Chez bien des hommes de valeur, cette valeur dépend de la variété des personnages dont ils se sentent capables. Henri Beyle, capable d’un bon préfet du type 1810, n’en était pas moins un diable d’homme toujours déchaîné contre ce qu’il y a de plus respectable. Ce sceptique croyait à l’amour. Cette mauvaise tête est patriote. Ce notateur abstrait s’intéresse à la peinture, (ou s’efforce, ou fait semblant de s’y intéresser). Il a des prétentions au positif, et il se fait une mystique de la passion.

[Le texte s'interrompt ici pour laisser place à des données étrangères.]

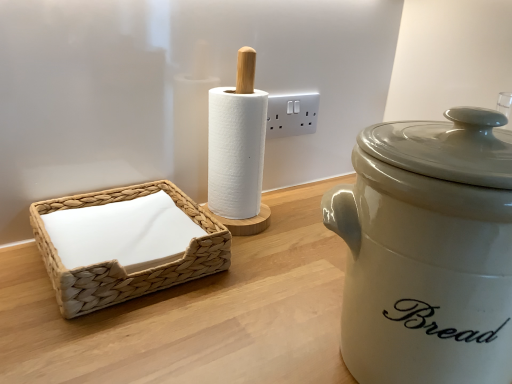
Question: Which direction should I rotate to look at white plastic electric outlet at upper center?

Choices:
 (A) right
 (B) left

Answer: (A)

Question: Is there a large distance between matte white ceramic bread bin at right and white plastic electric outlet at upper center?

Choices:
 (A) no
 (B) yes

Answer: (A)

Question: Considering the relative positions of matte white ceramic bread bin at right and white plastic electric outlet at upper center in the image provided, is matte white ceramic bread bin at right to the left of white plastic electric outlet at upper center from the viewer's perspective?

Choices:
 (A) yes
 (B) no

Answer: (B)

Question: Is matte white ceramic bread bin at right directly adjacent to white plastic electric outlet at upper center?

Choices:
 (A) yes
 (B) no

Answer: (B)

Question: Does matte white ceramic bread bin at right turn towards white plastic electric outlet at upper center?

Choices:
 (A) no
 (B) yes

Answer: (A)

Question: Is matte white ceramic bread bin at right positioned beyond the bounds of white plastic electric outlet at upper center?

Choices:
 (A) no
 (B) yes

Answer: (B)

Question: From a real-world perspective, is matte white ceramic bread bin at right positioned over white plastic electric outlet at upper center based on gravity?

Choices:
 (A) yes
 (B) no

Answer: (B)

Question: Is white plastic electric outlet at upper center oriented towards woven beige basket at left?

Choices:
 (A) no
 (B) yes

Answer: (A)

Question: Can you confirm if white plastic electric outlet at upper center is wider than woven beige basket at left?

Choices:
 (A) yes
 (B) no

Answer: (B)

Question: Can you confirm if white plastic electric outlet at upper center is positioned to the left of woven beige basket at left?

Choices:
 (A) yes
 (B) no

Answer: (B)

Question: From a real-world perspective, is white plastic electric outlet at upper center physically above woven beige basket at left?

Choices:
 (A) yes
 (B) no

Answer: (A)

Question: Does white plastic electric outlet at upper center have a greater height compared to woven beige basket at left?

Choices:
 (A) yes
 (B) no

Answer: (A)

Question: Is white plastic electric outlet at upper center bigger than woven beige basket at left?

Choices:
 (A) yes
 (B) no

Answer: (B)

Question: From a real-world perspective, is woven beige basket at left over white plastic electric outlet at upper center?

Choices:
 (A) no
 (B) yes

Answer: (A)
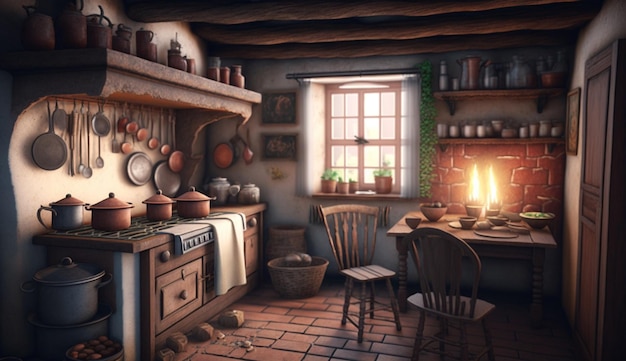
The width and height of the screenshot is (626, 361). Identify the location of table. (525, 247).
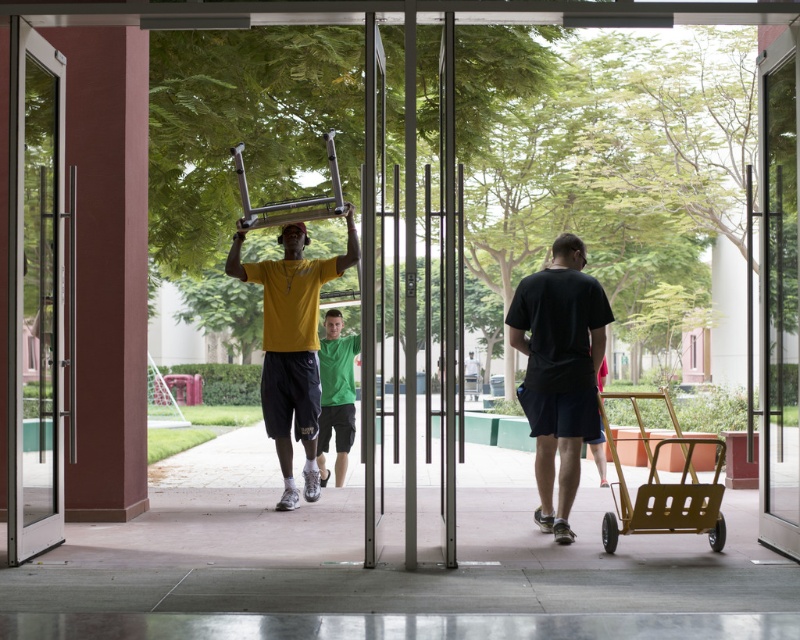
Can you confirm if transparent glass screen door at center is taller than gold metallic cart at lower right?

Correct, transparent glass screen door at center is much taller as gold metallic cart at lower right.

Can you confirm if transparent glass screen door at center is smaller than gold metallic cart at lower right?

Correct, transparent glass screen door at center occupies less space than gold metallic cart at lower right.

Locate an element on the screen. This screenshot has height=640, width=800. transparent glass screen door at center is located at coordinates (780, 296).

Where is `transparent glass screen door at center`? transparent glass screen door at center is located at coordinates (780, 296).

Does transparent glass screen door at left have a larger size compared to transparent glass door at center?

No, transparent glass screen door at left is not bigger than transparent glass door at center.

Does transparent glass screen door at left come behind transparent glass door at center?

That is True.

Between point (40, 81) and point (440, 102), which one is positioned behind?

The point (440, 102) is more distant.

Where is `transparent glass screen door at left`? This screenshot has width=800, height=640. transparent glass screen door at left is located at coordinates click(x=34, y=292).

Looking at this image, who is positioned more to the left, yellow matte t-shirt at center or green matte shirt at center?

yellow matte t-shirt at center

Between point (318, 369) and point (325, 428), which one is positioned behind?

The point (325, 428) is behind.

Who is more distant from viewer, (346, 256) or (329, 353)?

Point (329, 353)

The width and height of the screenshot is (800, 640). I want to click on yellow matte t-shirt at center, so click(292, 349).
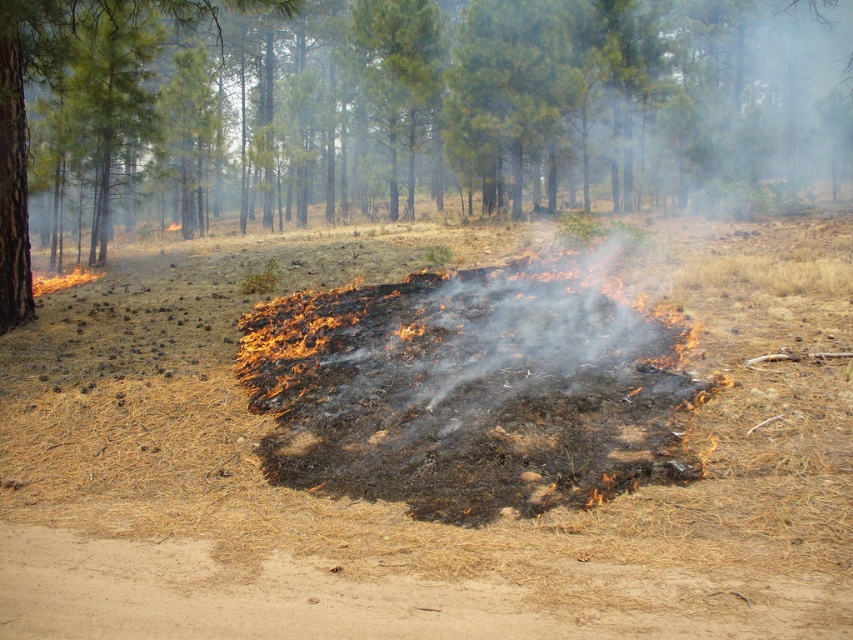
Is the position of charcoal ash at center less distant than that of green leafy tree at center?

Yes, it is in front of green leafy tree at center.

Who is more forward, (148, 515) or (720, 49)?

Point (148, 515) is in front.

This screenshot has height=640, width=853. I want to click on charcoal ash at center, so click(399, 500).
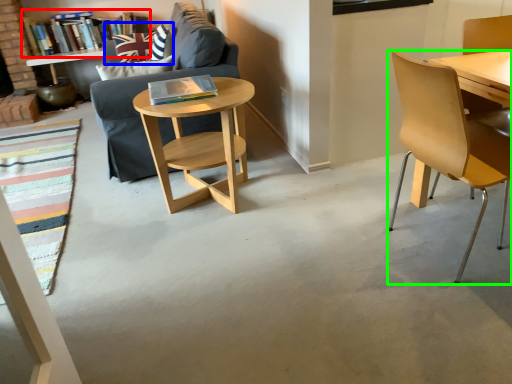
Question: Based on their relative distances, which object is farther from book (highlighted by a red box)? Choose from pillow (highlighted by a blue box) and chair (highlighted by a green box).

Choices:
 (A) pillow
 (B) chair

Answer: (B)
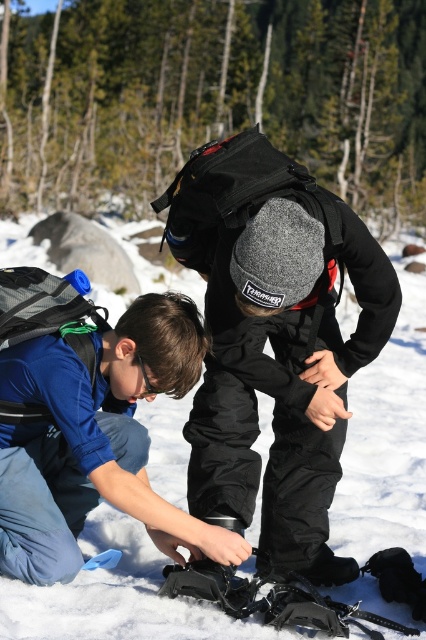
Which of these two, white fluffy snow at center or black plastic snowshoe at lower center, stands taller?

white fluffy snow at center is taller.

Can you confirm if white fluffy snow at center is taller than black plastic snowshoe at lower center?

Yes, white fluffy snow at center is taller than black plastic snowshoe at lower center.

Is point (267, 403) closer to viewer compared to point (209, 589)?

No, it is not.

Where is `white fluffy snow at center`? The image size is (426, 640). white fluffy snow at center is located at coordinates (386, 436).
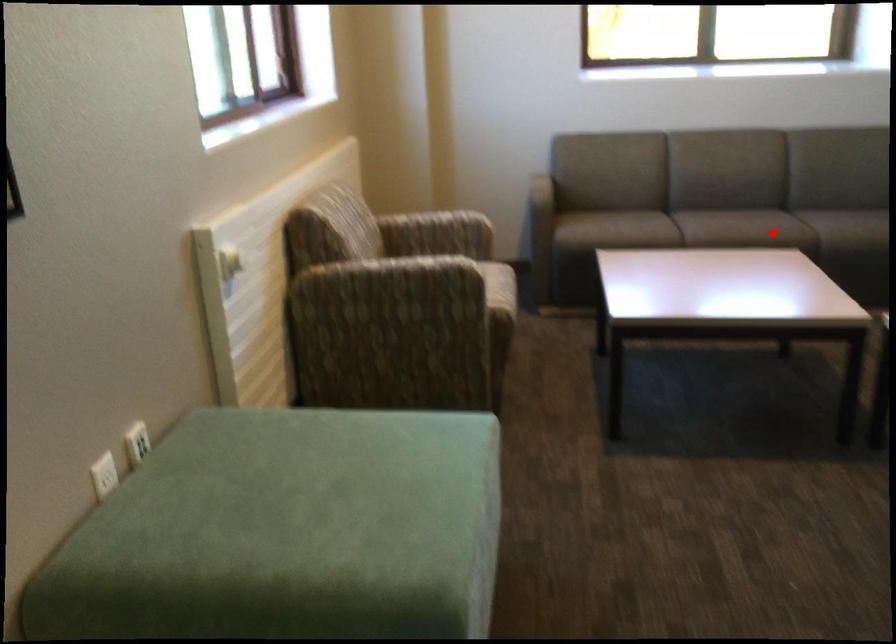
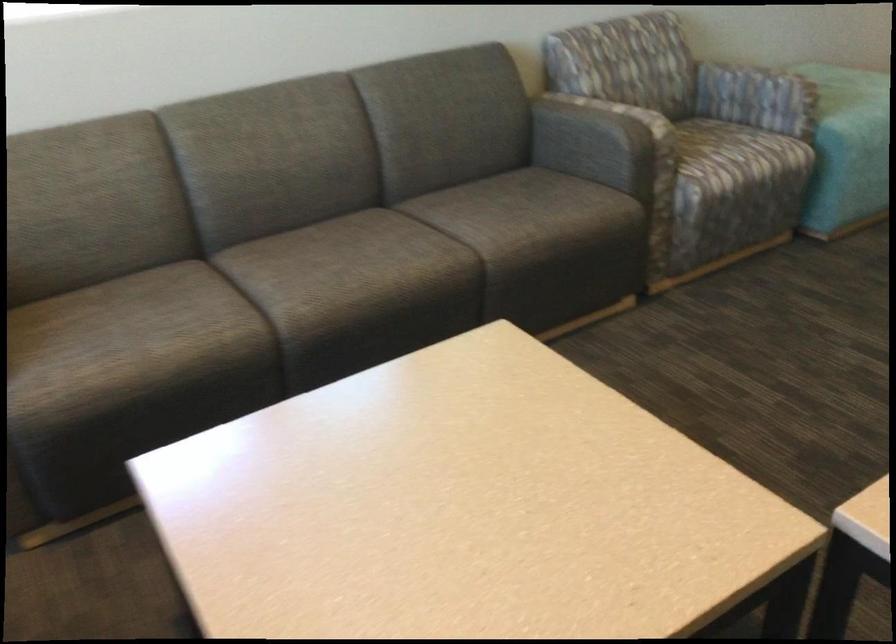
In the second image, find the point that corresponds to the highlighted location in the first image.

(427, 269)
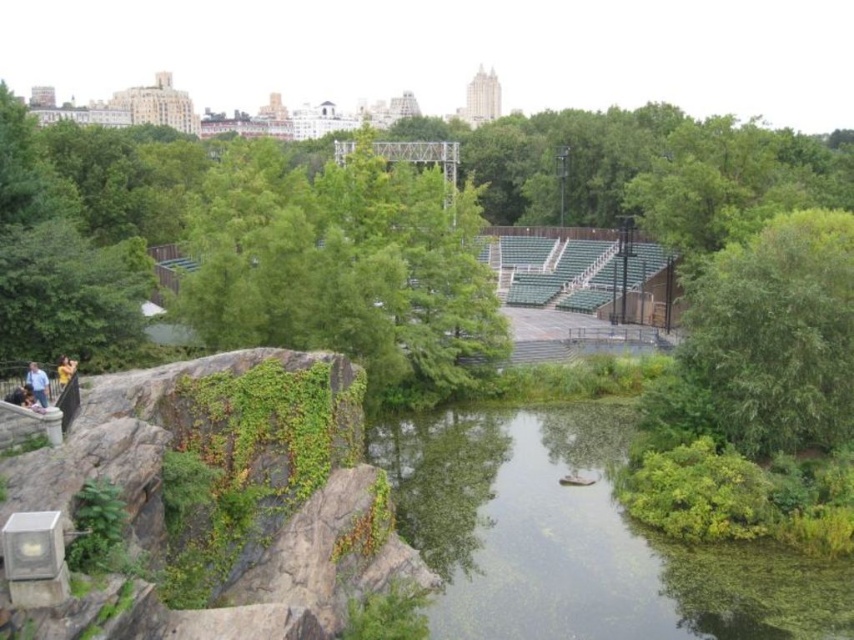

Peut-être l’accroissement de la conscience de soi, l’observation constante de soi-même conduisent-elles à se trouver, à se rendre divers ? L’esprit se multiplie entre ses possibles, se détache à chaque instant de ce qu’il vient d’être, reçoit ce qu’il vient de dire, vole à l’opposite, se réplique et attend l’effet. Je trouve à Stendhal le mouvement, le feu, les réflexes rapides, le ton rebondissant, l’honnête cynisme des Diderot et des Beaumarchais, ces comédiens admirables. Se connaître n’est que se prévoir ; se prévoir aboutit à jouer un rôle. La conscience de Beyle est un théâtre, et il y a beaucoup de l’acteur dans cet auteur. Son œuvre est pleine de mots qui visent la salle. Ses préfaces parlent au public devant le rideau, clignent de l’œil, font au lecteur des signes d’intelligence, le veulent convaincre qu’il est le moins niais dans l’auditoire, qu’il est dans le secret de la farce, que lui seul sent le fin du fin. « Il n’y a que vous et moi », disent-elles.